**Excerpts from a dataset**
┌──
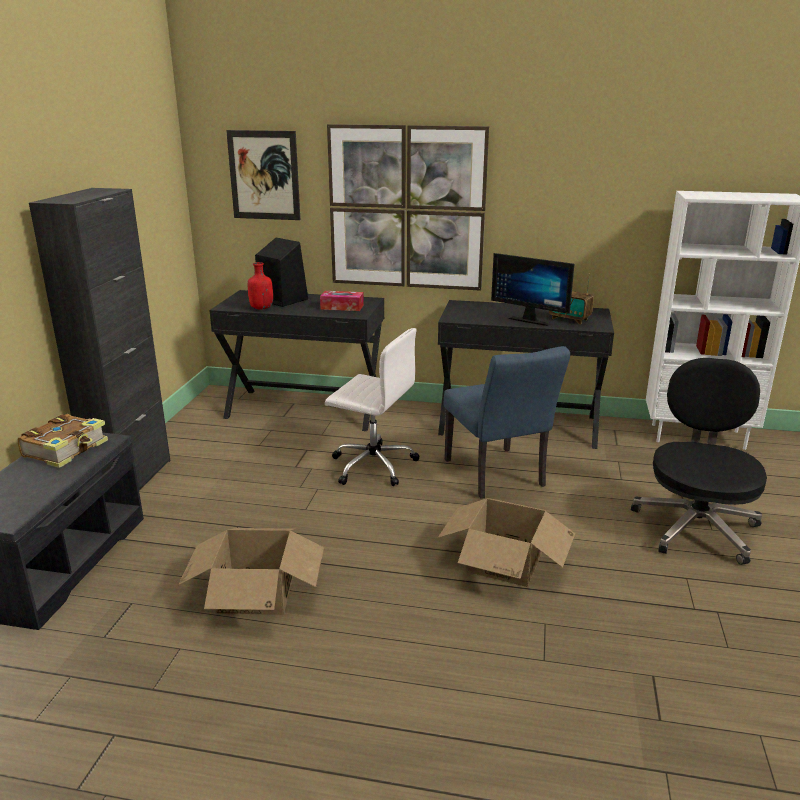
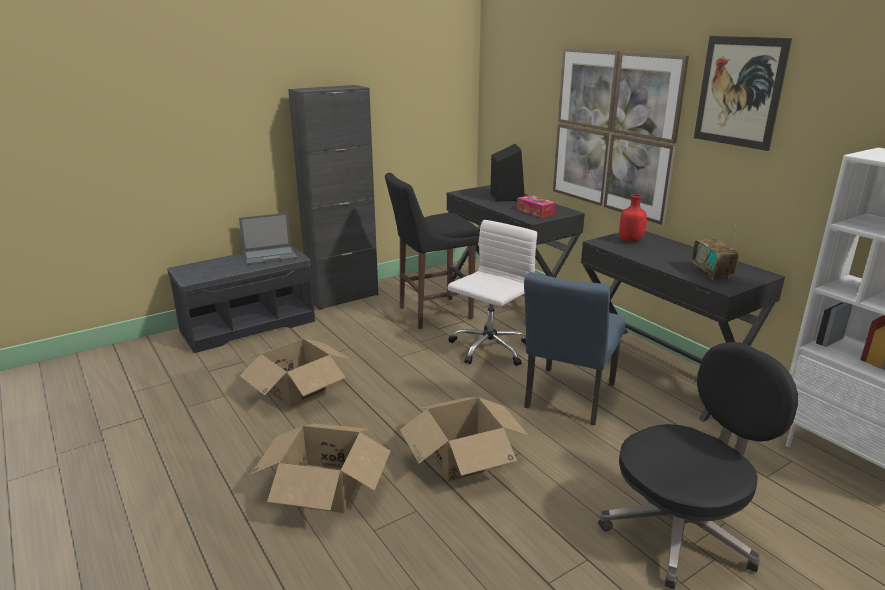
camera: 45 degrees right, 0 degrees up
(67, 449) = (270, 255): book -> laptop
(261, 308) = (479, 199): red bottle -> red bottle (630, 241)
(262, 455) = (431, 313): none -> black stool
(264, 175) = (521, 90): picture -> picture (739, 92)
(372, 465) = (488, 349): white office chair -> white office chair turned 120 degrees counterclockwise
(447, 658) = (323, 487): none -> cardboard box
(531, 320) = (670, 262): monitor -> none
└──
**What you need to do**
Pull every line containing "degrees" out of the data above.

**Result for this exercise**
camera: 45 degrees right, 0 degrees up
(372, 465) = (488, 349): white office chair -> white office chair turned 120 degrees counterclockwise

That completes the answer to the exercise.